#### [ACTION ITEM A]
In the pipeline mode thread, rewrite the paragraph beginning "Hmm, I can't see what's different" more briefly, keeping its main facts.
#### [ACTION ITEM B]
Render this sentence from the pipeline mode thread in Spanish: "I thought PQconsumeInput was sufficient, but it's not: you have to have the PQgetResult in there too."
#### [ACTION ITEM C]
According to the pipeline mode thread, why does the first message ask for a PQtrace() trace file of the connection? Answer in one to three sentences.

#### [SOURCE TEXT]
───
Hmm, I can't see what's different there than what I get on my test
program.  Can you please do PQtrace() on the connection and send the
resulting trace file?  Maybe I can compare the traffic to understand
what's the difference.

(I do see that you're doing PQisBusy that I'm not.  Going to try adding
it next.)

Thanks

-- 
Álvaro Herrera                            39°49'30"S 73°17'W

Re: Pipeline mode and PQpipelineSync()

From

Alvaro Herrera

Date:

29 June 2021, 16:50:56

On 2021-Jun-29, Alvaro Herrera wrote:

> (I do see that you're doing PQisBusy that I'm not.  Going to try adding
> it next.)

Ah, yes it does.  I can reproduce this now.  I thought PQconsumeInput
was sufficient, but it's not: you have to have the PQgetResult in there
too.  Looking ...

-- 
Álvaro Herrera                            39°49'30"S 73°17'W

Re: Pipeline mode and PQpipelineSync()

From

Ranier Vilela

Date:

29 June 2021, 20:02:41

On 2021-Jun-29, Alvaro Herrera wrote:

>Ah, yes it does. I can reproduce this now. I thought PQconsumeInput
>was sufficient, but it's not: you have to have the PQgetResult in there
>too. Looking ...

I think that has an oversight with a719232

return false shouldn't be return 0?

regards,

Ranier Vilela

Re: Pipeline mode and PQpipelineSync()

From

Alvaro Herrera

Date:

29 June 2021, 20:20:00

On 2021-Jun-29, Ranier Vilela wrote:

>  On 2021-Jun-29, Alvaro Herrera wrote:
> 
> >Ah, yes it does. I can reproduce this now. I thought PQconsumeInput
> >was sufficient, but it's not: you have to have the PQgetResult in there
> >too. Looking ...
> 
> I think that has an oversight with a719232
> 
> return false shouldn't be return 0?

Hah, yeah, it should.  Will fix

-- 
Álvaro Herrera       Valdivia, Chile

Re: Pipeline mode and PQpipelineSync()

From

Boris Kolpackov

Date:

06 July 2021, 05:48:31

Alvaro Herrera <alvaro.herrera@2ndquadrant.com> writes:

> Ah, yes it does.  I can reproduce this now.  I thought PQconsumeInput
> was sufficient, but it's not: you have to have the PQgetResult in there
> too.  Looking ...

Any progress on fixing this?

Re: Pipeline mode and PQpipelineSync()

From

Alvaro Herrera

Date:

06 July 2021, 14:58:42

On 2021-Jul-06, Boris Kolpackov wrote:

> Alvaro Herrera <alvaro.herrera@2ndquadrant.com> writes:
> 
> > Ah, yes it does.  I can reproduce this now.  I thought PQconsumeInput
> > was sufficient, but it's not: you have to have the PQgetResult in there
> > too.  Looking ...
> 
> Any progress on fixing this?

Yeah ... the problem as I understand it is that the state transition in
libpq when the connection is in pipeline aborted state is bogus.  I'll
post a patch in a bit.

-- 
Álvaro Herrera              Valdivia, Chile  —  https://www.EnterpriseDB.com/
#error "Operator lives in the wrong universe"
───
#### [INPUT DATA]
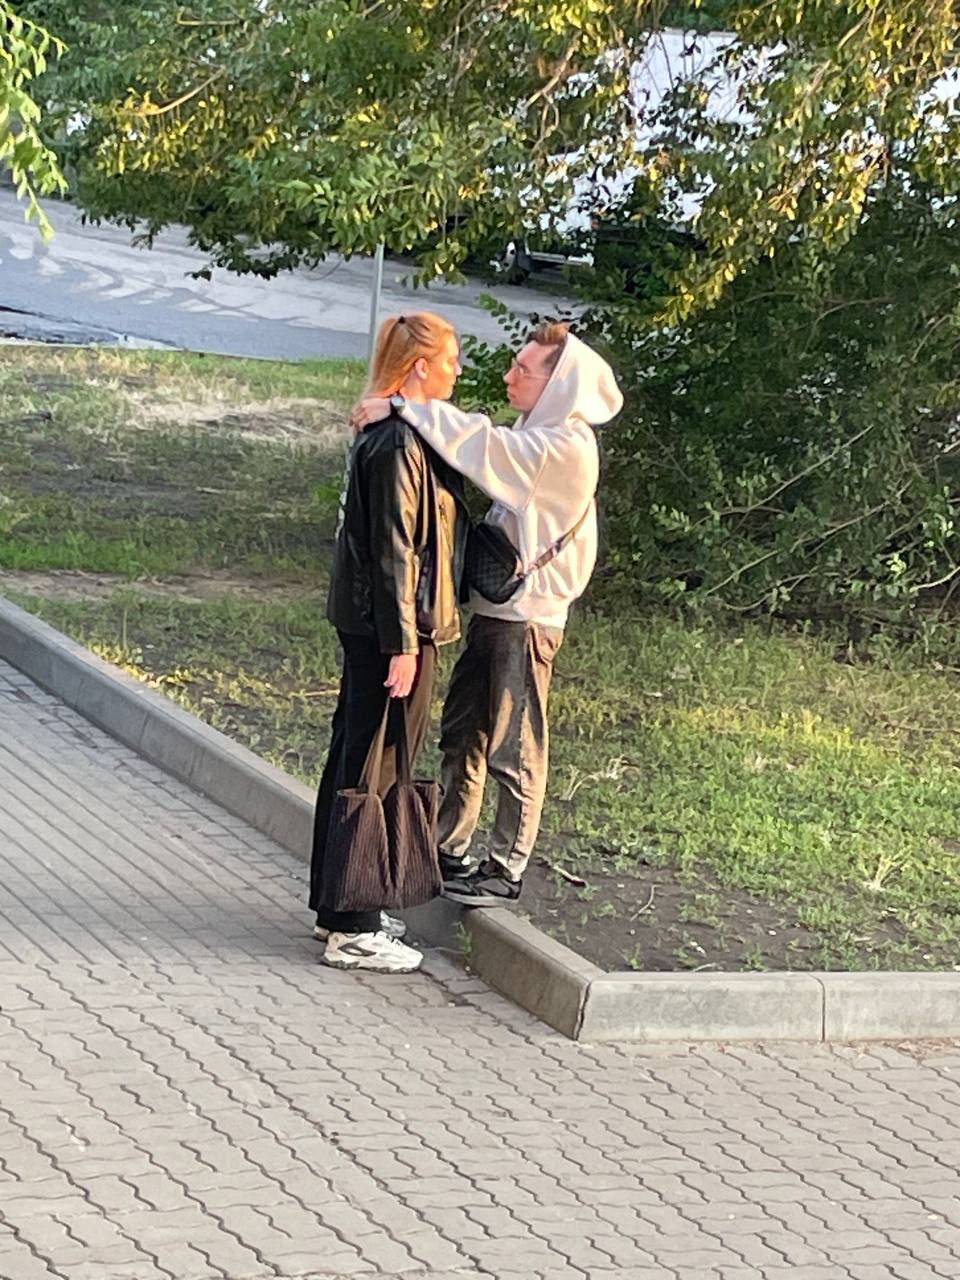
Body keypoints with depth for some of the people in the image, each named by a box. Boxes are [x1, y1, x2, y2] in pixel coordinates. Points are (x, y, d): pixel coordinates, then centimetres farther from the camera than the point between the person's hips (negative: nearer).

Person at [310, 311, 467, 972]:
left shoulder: (389, 433, 13)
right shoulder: (399, 444, -19)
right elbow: (393, 551, -21)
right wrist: (403, 644, -20)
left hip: (363, 620, 10)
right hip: (392, 625, -10)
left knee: (353, 757, 16)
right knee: (376, 768, -5)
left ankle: (339, 905, 27)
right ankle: (353, 930, -1)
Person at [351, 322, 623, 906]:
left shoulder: (567, 447, -19)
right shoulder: (537, 437, 14)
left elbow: (482, 447, -29)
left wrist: (403, 410, -30)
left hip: (527, 617, -10)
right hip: (494, 609, 10)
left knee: (514, 749, 1)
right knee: (462, 735, 15)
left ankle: (507, 869, 11)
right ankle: (451, 852, 26)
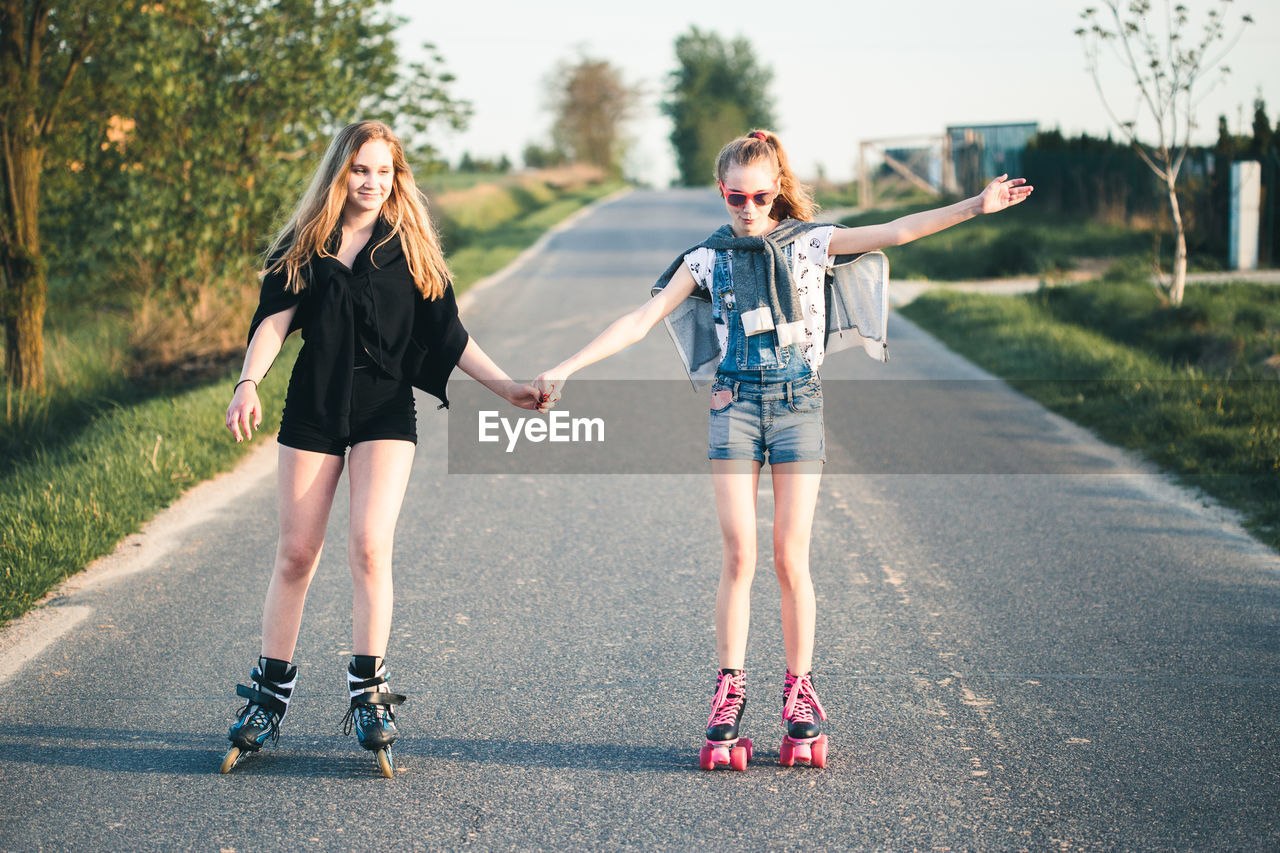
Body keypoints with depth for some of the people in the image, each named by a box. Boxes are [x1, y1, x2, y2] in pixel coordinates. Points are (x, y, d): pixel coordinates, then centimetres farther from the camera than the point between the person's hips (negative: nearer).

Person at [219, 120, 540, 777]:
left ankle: (368, 697, -5)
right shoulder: (304, 245, 7)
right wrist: (248, 383, -19)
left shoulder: (409, 249, 6)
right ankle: (269, 695, 13)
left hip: (386, 409, -1)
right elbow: (273, 320, -2)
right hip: (314, 408, 1)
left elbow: (448, 336, 8)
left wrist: (505, 387, 0)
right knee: (296, 554, 2)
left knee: (369, 547, -14)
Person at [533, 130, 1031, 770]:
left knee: (791, 558, -1)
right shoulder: (707, 260, 7)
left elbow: (895, 232, -1)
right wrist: (564, 369, -2)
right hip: (735, 405, 0)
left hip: (798, 405, 0)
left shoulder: (811, 243, 6)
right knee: (738, 554, -6)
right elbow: (640, 321, 4)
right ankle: (729, 693, 2)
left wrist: (975, 206, -11)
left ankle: (799, 694, 9)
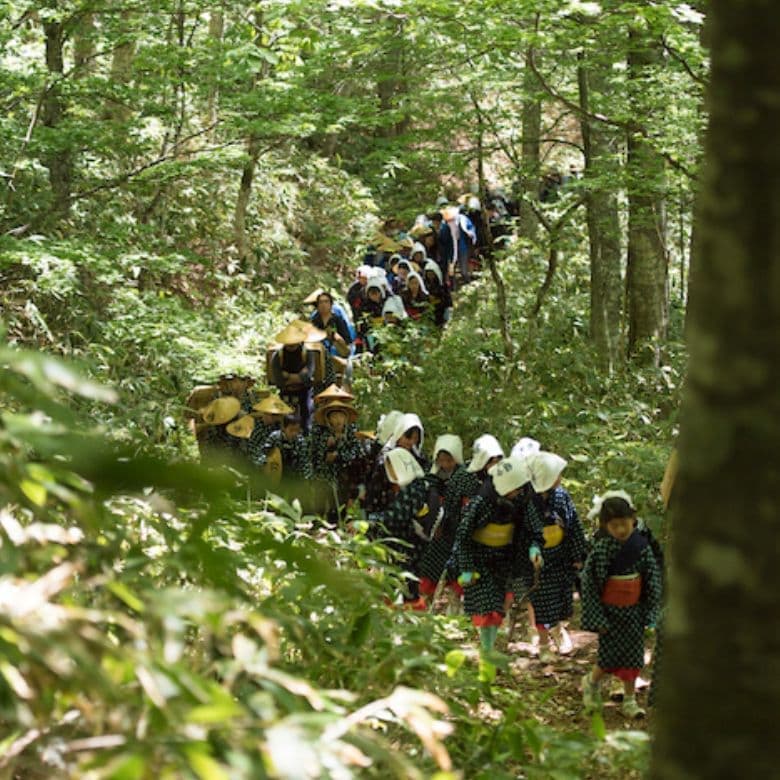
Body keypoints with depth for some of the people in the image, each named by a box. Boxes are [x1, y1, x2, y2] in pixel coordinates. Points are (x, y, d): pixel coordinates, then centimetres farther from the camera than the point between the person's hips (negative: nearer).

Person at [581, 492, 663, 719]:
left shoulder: (641, 546, -5)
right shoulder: (601, 549, -14)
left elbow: (653, 580, 3)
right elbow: (589, 584, -10)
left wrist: (650, 611, 0)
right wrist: (597, 618, -11)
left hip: (634, 610, 3)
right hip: (610, 610, -3)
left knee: (633, 655, 6)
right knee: (611, 656, -2)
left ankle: (630, 700, 18)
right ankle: (592, 682, 28)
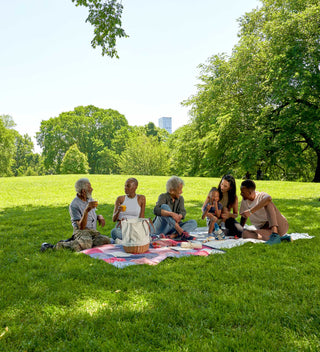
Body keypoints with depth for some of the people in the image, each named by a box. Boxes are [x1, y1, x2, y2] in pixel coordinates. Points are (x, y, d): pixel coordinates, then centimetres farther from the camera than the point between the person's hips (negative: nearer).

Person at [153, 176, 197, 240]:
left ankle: (173, 235, -40)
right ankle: (181, 232, -38)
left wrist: (179, 216, -32)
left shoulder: (180, 198, 9)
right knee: (164, 206, -29)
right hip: (161, 229, -5)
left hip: (173, 228, 5)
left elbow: (183, 212, -7)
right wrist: (171, 214, -40)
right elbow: (156, 210, -26)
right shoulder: (163, 197, -7)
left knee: (193, 222, -17)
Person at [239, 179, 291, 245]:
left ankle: (275, 235, -42)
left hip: (279, 226, -5)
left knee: (268, 203, -29)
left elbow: (268, 198, -38)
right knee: (245, 234, -25)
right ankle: (280, 238, -25)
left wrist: (250, 211, -42)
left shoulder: (261, 195, -11)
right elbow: (244, 217, 24)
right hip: (266, 230, 5)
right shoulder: (244, 201, 9)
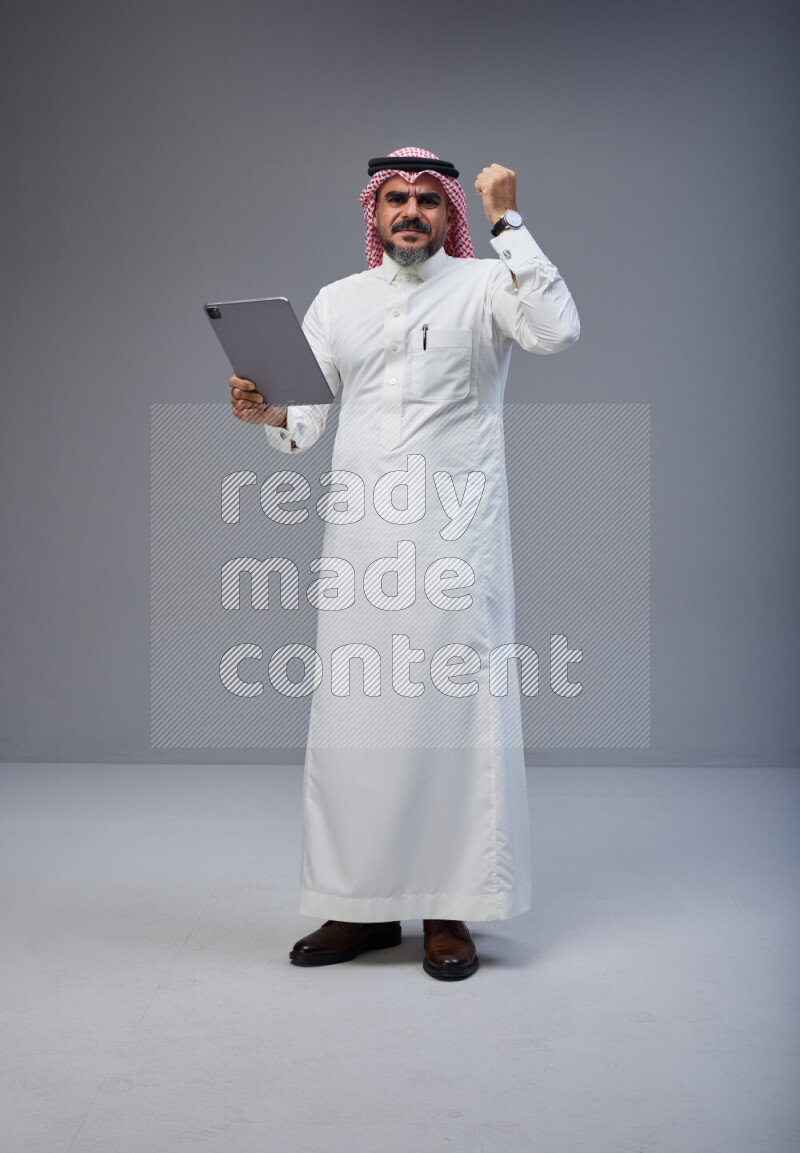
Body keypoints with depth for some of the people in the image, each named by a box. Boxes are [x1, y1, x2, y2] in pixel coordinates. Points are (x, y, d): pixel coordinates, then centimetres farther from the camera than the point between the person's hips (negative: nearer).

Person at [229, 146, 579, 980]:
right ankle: (363, 905, 15)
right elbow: (303, 421, 13)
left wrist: (506, 221, -11)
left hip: (455, 533, -3)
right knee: (352, 714, 3)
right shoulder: (337, 301, 18)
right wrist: (265, 412, -10)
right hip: (359, 535, 4)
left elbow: (557, 331, -14)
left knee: (455, 712, -3)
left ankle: (448, 911, 7)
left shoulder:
───
#### [EXERCISE RESULT A]
The writer sees no difference from their own test program, so they ask for a PQtrace() trace file of the connection in order to compare the traffic and find the difference.

#### [EXERCISE RESULT B]
Pensé que PQconsumeInput era suficiente, pero no lo es: también hay que tener ahí PQgetResult.

#### [EXERCISE RESULT C]
The writer can't see how the other program differs from their own test program. With the trace file, they could compare the traffic and work out the difference.